EL GATO NEGRO AND THE NORTH
In a faded yellow green
Made alive a worldly wonder
Often told but never seen
A brief but very pleasant visit to the North last weekend to visit my friends Bapi and Rosie and their son in the town of Sowerby Bridge. The town lies to the West of Leeds on the way to Manchester. It’s all dark satanic mills in this part of the country, already or soon to be, converted into flats, restaurants etc. but by the time you’ve left Halifax you start seeing more of the rugged countryside of the Calder Valley. And very attractive it is too.
I had the luxury of being picked up from the station and whisked to El Gato Negro in Ripponden.

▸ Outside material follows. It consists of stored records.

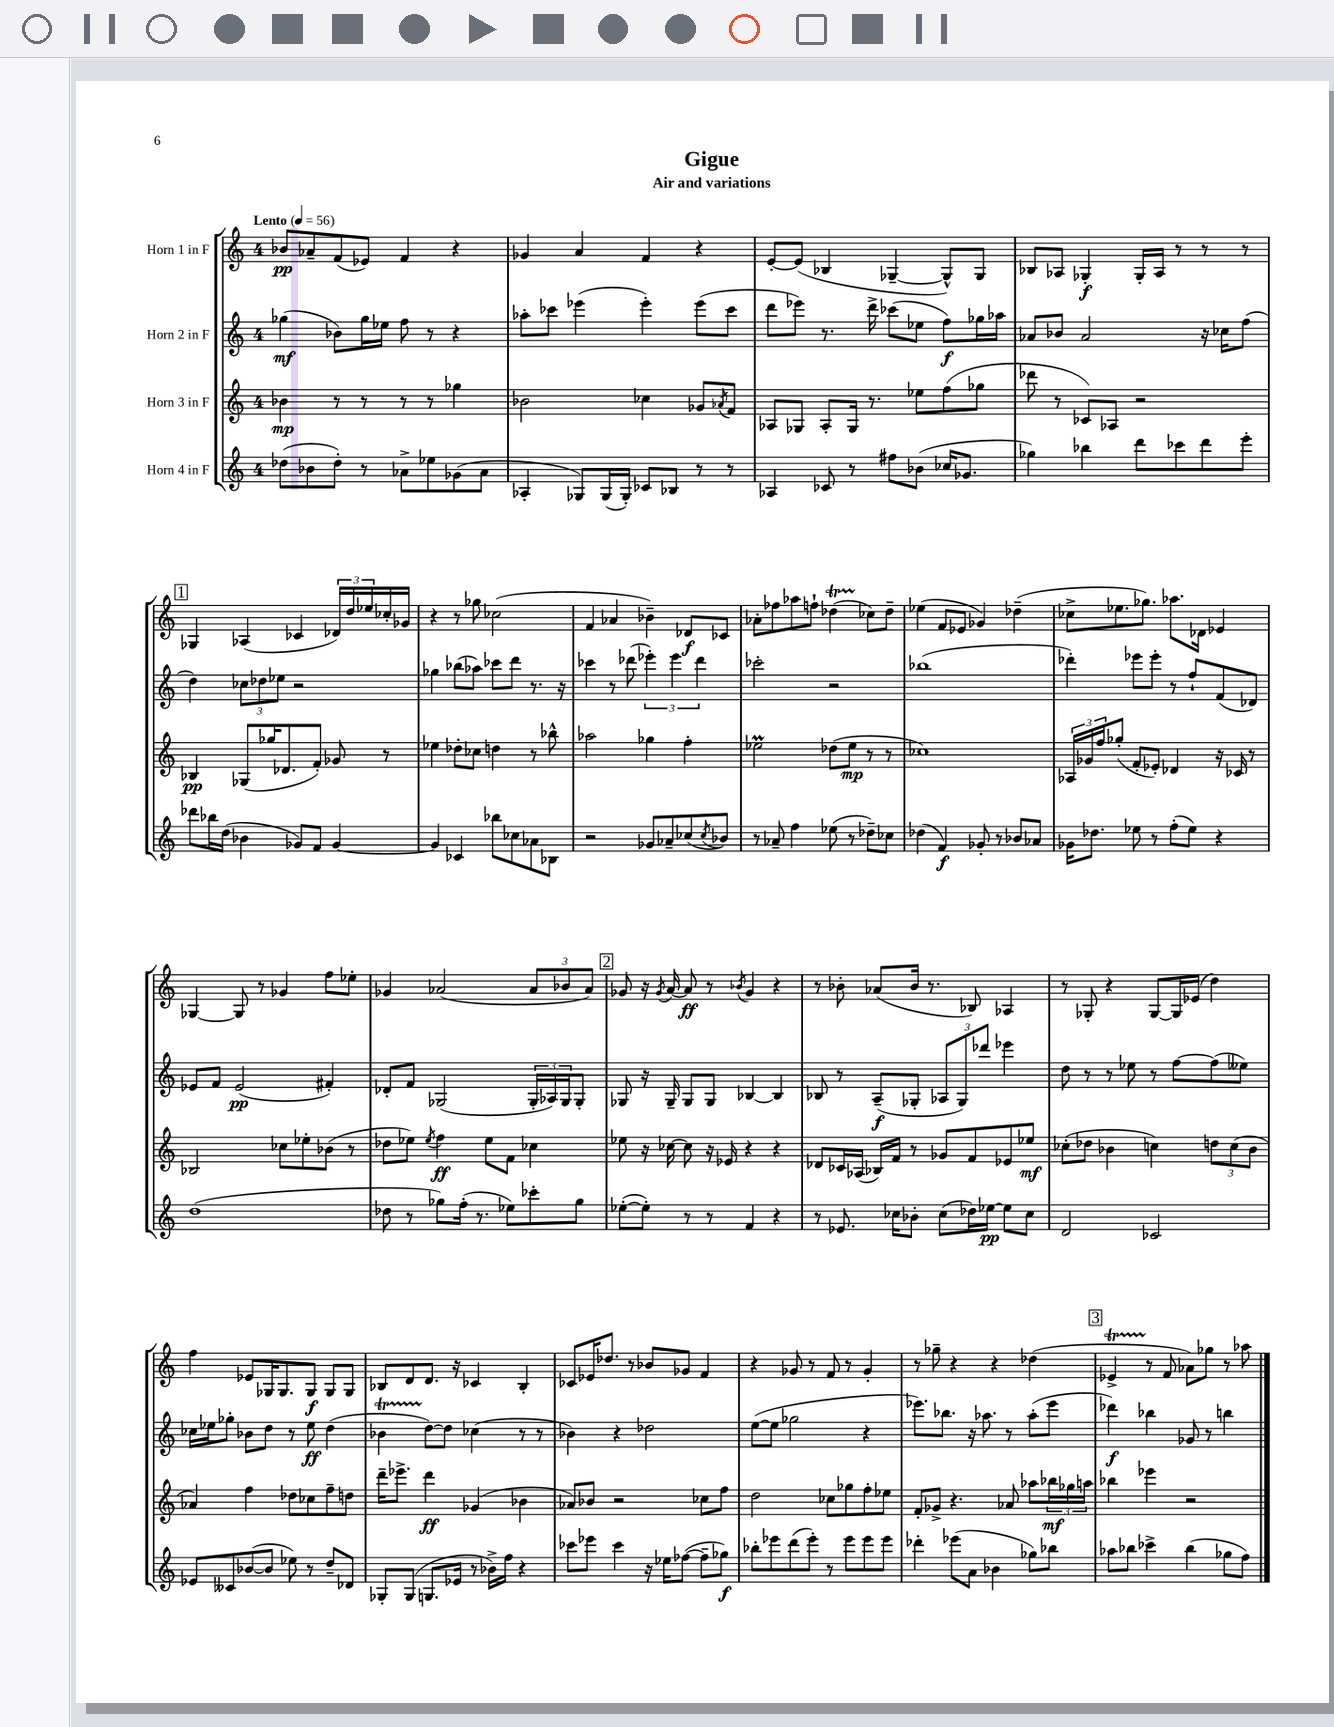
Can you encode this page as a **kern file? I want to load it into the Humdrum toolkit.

**kern	**kern	**kern	**kern
*staff4	*staff3	*staff2	*staff1
*clefG2	*clefG2	*clefG2	*clefG2
*k[]	*k[]	*k[]	*k[]
*M4/4	*M4/4	*M4/4	*M4/4
*MM56	*MM56	*MM56	*MM56
(8dd-	4b-	(4gg-	8b-
8b-	.	.	8a-~
8dd-')	8r	8b-)	(8f
8r	8r	16gg-	8e-)
.	.	16ee-	.
8a-^	8r	8ff	4f
8ee-	8r	8r	.
(8g-	4gg-	4r	4r
8a-	.	.	.
=	=	=	=
4A-'	2b-	8aa-'	4g-
.	.	8ccc-	.
8G-)	.	(4eee-	4a
(16G-	.	.	.
16G-')	.	.	.
8c-	4cc-	4eee-')	4f
8B-	.	.	.
8r	8g-	(8eee-	4r
.	8qa-	.	.
8r	8f	8ccc-	.
=	=	=	=
4A-	8A-	8ddd	[8e'
.	8G-	8eee-)	(8e]
8c-	8A-'	8.r	4B-
8r	16G-	.	.
.	8.r	16ddd^	.
8ff#	.	(8ccc-	[4G-~
(8b-	8ee-	8ee-	.
16cc-	(8ff	8ff)	8G-^^])
8.g-	.	.	.
.	8gg-	16gg-	8G-
.	.	16aa-	.
=	=	=	=
4gg-)	8ddd-	8a-	8B-
.	8r	8b-	8A-
4bb-	8c-)	2a-	4G-'
.	8A-	.	.
8ddd	2r	.	16G-'
.	.	.	16A-
8ccc-	.	.	8r
8ddd	.	16r	8r
.	.	16cc-	.
8eee'	.	(8ff	8r
=	=	=	=
8ddd-	4B-	4dd)	4G-
16bb-	.	.	.
(16dd	.	.	.
4b-	(8G-	12cc-	(4A-
.	.	12dd-	.
.	16gg-	.	.
.	.	12ee-	.
.	8.d-	.	.
8g-)	.	2r	4c-
8f	8f')	.	.
[4g-	8g-	.	24d-)
.	.	.	24dd
.	.	.	24ee-
.	8r	.	16cc-'
.	.	.	16g-
=	=	=	=
4g-]	4ee-	4gg-	4r
4c-	8dd-'	(8bb-	8r
.	8cc-	8aa-)	8gg-
8bb-	4dd	8ccc-	(2cc-
8cc-	.	8ddd	.
8a-	8r	8.r	.
8B-	8bb-^^	.	.
.	.	16r	.
=	=	=	=
2r	2aa-	4ccc-	4f
.	.	8r	4a-
.	.	(8ddd-	.
8g-	4gg-	6eee-')	4b-~)
8a-~	.	.	.
.	.	6eee-	.
(8cc-	4ff'	.	8d-
.	.	6ddd-	.
8qcc-	.	.	.
8b-)	.	.	8c-
=	=	=	=
8r	2ee-	2ccc-'	8a-'
8a-~	.	.	8ff-
4ff	.	.	8aa-
.	.	.	8ff`
(8ee-	(8dd-	2r	(4dd-
8r	8ee-	.	.
8dd-~)	8r	.	8cc-)
8cc-	8r	.	8dd-~
=	=	=	=
(4dd-	1cc-)	(1bb-	(4ee-
4f)	.	.	8f
.	.	.	8e-
8g-'	.	.	4g-)
8r	.	.	.
8b-	.	.	(4dd-~
8a-	.	.	.
=	=	=	=
16g-	24A-	4ddd-')	8cc-^
.	24g-	.	.
8.dd-	.	.	.
.	24ff	.	.
.	(8gg-'	.	8.ee-
8ee-	8f'	8eee-	.
.	.	.	8.gg-)
8r	8e-')	8eee-'	.
(8ff'	4d-	8r	8.aa-
8ee-)	.	8ff`	.
.	.	.	16d-
4r	16r	(8f	4e-
.	16c-	.	.
.	8r	8d-)	.
=	=	=	=
(1dd	2B-	8e-	[4G-
.	.	8f	.
.	.	(2e-	8G-]
.	.	.	8r
.	8cc-	.	4g-
.	8ee-'	.	.
.	(8b-	4f#')	8ff
.	8r	.	8ee-'
=	=	=	=
8dd-	8dd-	8d-'	4g-
8r	8ee-)	8f	.
.	8qee-	.	.
8gg-)	4ff	(2G-	(2a-
(16ff'	.	.	.
8.r	.	.	.
.	8ee-	.	.
8ee-)	8f	.	.
8ccc-'	4cc-	24G-'	12a-
.	.	24A-)	.
.	.	24G-	12b-
8gg-	.	8G-'	.
.	.	.	12a-)
=	=	=	=
([8ee-'	8ee-	8G-	8g-
8ee-'])	16r	16r	16r
.	.	.	8qg-
.	[16cc-	16G-~	[16a
8r	8cc-]	8G-	8a]
8r	16r	8G-	8r
.	16e-	.	.
.	.	.	8qb-
4f	4r	[4B-	4g-
4r	4r	4B-]	4r
=	=	=	=
8r	8d-	8B-	8r
8.e-	16c-	8r	8b-'
.	(16A-	.	.
.	16B-)	(8A~	(8a-
16cc-	16f	.	.
8b-'	8r	8G-'	16b-
.	.	.	8.r
(8cc-	8g-	12A-	.
.	.	12G-)	.
16dd-)	8f	.	8B-)
.	.	12ddd-	.
[16ee-	.	.	.
8ee-]	8e-	4eee-	4A-
8cc-	8ee-	.	.
=	=	=	=
2d	(8cc-'	8dd	8r
.	8dd-	8r	8G-'
.	4b-	8r	4r
.	.	8ee-	.
2c-	4cc)	8r	[8G-
.	.	[8ff	16G-]
.	.	.	(16e-
.	12dd	(8ff]	4dd)
.	(12cc	.	.
.	.	8ee--)	.
.	12b-	.	.
=	=	=	=
8e-	4a-)	16cc-	4ff
.	.	16ee-	.
8c--	.	8gg-'	.
([8b-	4ff	8b-	8e-
8b-]	.	8dd	16G-
.	.	.	8.G-
8ee-)	8dd-	8r	.
8r	8cc-	8ee-	8G-
8dd~	8ff~	(4dd	8G-
8d-	8dd	.	8G-
=	=	=	=
8G-'	16ddd~	4b-	8B-
.	8.eee-^	.	.
(8G-	.	.	8d
8.G	4ddd	[8dd)	8.d
.	.	8dd]	.
16e-	.	.	16r
8r	(4g-	(4cc-	4c-
16b-^)	.	.	.
16ff	.	.	.
4r	4b-	8r	4B-'
.	.	8r	.
=	=	=	=
8ccc-	8a-)	4b-)	8c-
8eee-	8b-	.	16e-
.	.	.	8.dd-
4ccc-	2r	4r	.
.	.	.	8r
16r	.	2dd-	8b-
16ee-	.	.	.
([8ff-	.	.	8g-
8ff-~]	8cc-	.	4f
8gg-)	8ff	.	.
=	=	=	=
8bb-'	2dd	([8ee	4r
8eee-	.	8ee]	.
(8ddd	.	2gg-	8g-
8eee-')	.	.	8r
8r	8cc-	.	8f
8eee-	8gg-	.	8r
8eee-	8ff'	4r	4g-'
8eee-	8ee-	.	.
=	=	=	=
4ddd-'	8f'	8.eee-)	8r
.	8g-^	.	8gg-~
.	.	8.bb-	.
(8eee-	4.r	.	4r
8a	.	16r	.
.	.	8.aa-	.
4b-	.	.	4r
.	8a-	8r	.
8gg-)	8aa-	(8aa-'	(4dd-
8bb-	24bb-	8eee-	.
.	24gg-	.	.
.	24aa	.	.
=	=	=	=
8aa-	4bb-	4ddd-)	4e-^
8bb-	.	.	.
4ccc-^	4eee-	4bb-	8r
.	.	.	8f
(4bb-	2r	8g-	8a-)
.	.	8r	8gg-
8gg-	.	4bb	8r
8ff)	.	.	8aa-
==	==	==	==
*-	*-	*-	*-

A tapas restaurant in a small village in West Yorkshire ? Well why not especially if it’s as good as this one – a great place for relaxing, eating and drinking.
Service from Chris Williams and his FOH team was relaxed but very professional – the timing of everything was spot on. What I enjoyed most about the food was the freshness of the ingredients and the sympathetic and light hand in their preparation by Chef Simon Shaw. As a result everything is very clean tasting – none of the combinations jar. There’s a real generosity of spirit and love of food here.
I had to start with Jamon, it’s the First Law of Dos Hermanos. Silky slices of Jamon Iberico, the most expensive item on the men, were correctly cut wafer thin. They were also served a quantity that makes the amount you receive in London look very silly indeed. Similarly, the Pimientos de Padron, blistered and with a generous sprinkling of rock salt, were not crazily overpriced.
And there was more. Little croquettas of mushroom and spinach were greaseless with creamy insides. Nicely seared chunks of Foie Gras were cleverly paired with little French Toasts and some caramelised slivers of Mango to contrast in taste and texture with the richness of the liver. Accurately cooked Monkfish came with sweet-tasting Clams and some Asturian Beans creating a mini-fabada..
I nicked some of the bairn’s tortilla (that’s right I took a child’s food to satisfy my own greediness – shameful I know) which had a little spice mixture added to give a taste of North Africa that reminded me of Moro when they were good (that’ll be about ten years ago then). Rabo de Toro was as good as I had in Cordoba a few months ago. The most ‘cheffy’ of the dishes but no less enjoyable were Scallops which sat on a little risotto and which were topped with a paprika foam.
The chef is obviously looking to develop the menu and is not afraid of trying different combinations. We were comped a new dish to try: Onglet with Patatas a lo Pobre. So we had what is essentially a popular French cut of Beef, grilled, rested then sliced and strewn with a little mess of potatoes and peppers. Onglet has a really deep beefy flavour and the combination worked very well.
At the end of the meal I was full but not bloated so I was a little disappointed that I didn’t order the Ice Cream made from Tim Taylors. Maybe next time.
The next few hours were an enjoyable blur as we had a little break then tried out a couple of pubs in the area. There was more food – of course there was – but this time cooked by Bapi and Rosie. A Lamb curry with spiced Potatoes after we got back from the pub, Devilled Kidneys with Fried Duck Egg (from the book of St Hugh of Whittingstall) for breakfast.
Afterwards, I managed a bracing walk which involved a hill (booo) but which ended at another pub (hurrah). In this neck of the woods that usually means a roaring fire, a glorious view and most importantly of all a well kept pint of the aforementioned Tim Taylors. It’s definitely not Grim Up North any more – blimey, I might even be persuaded to buy a place up here.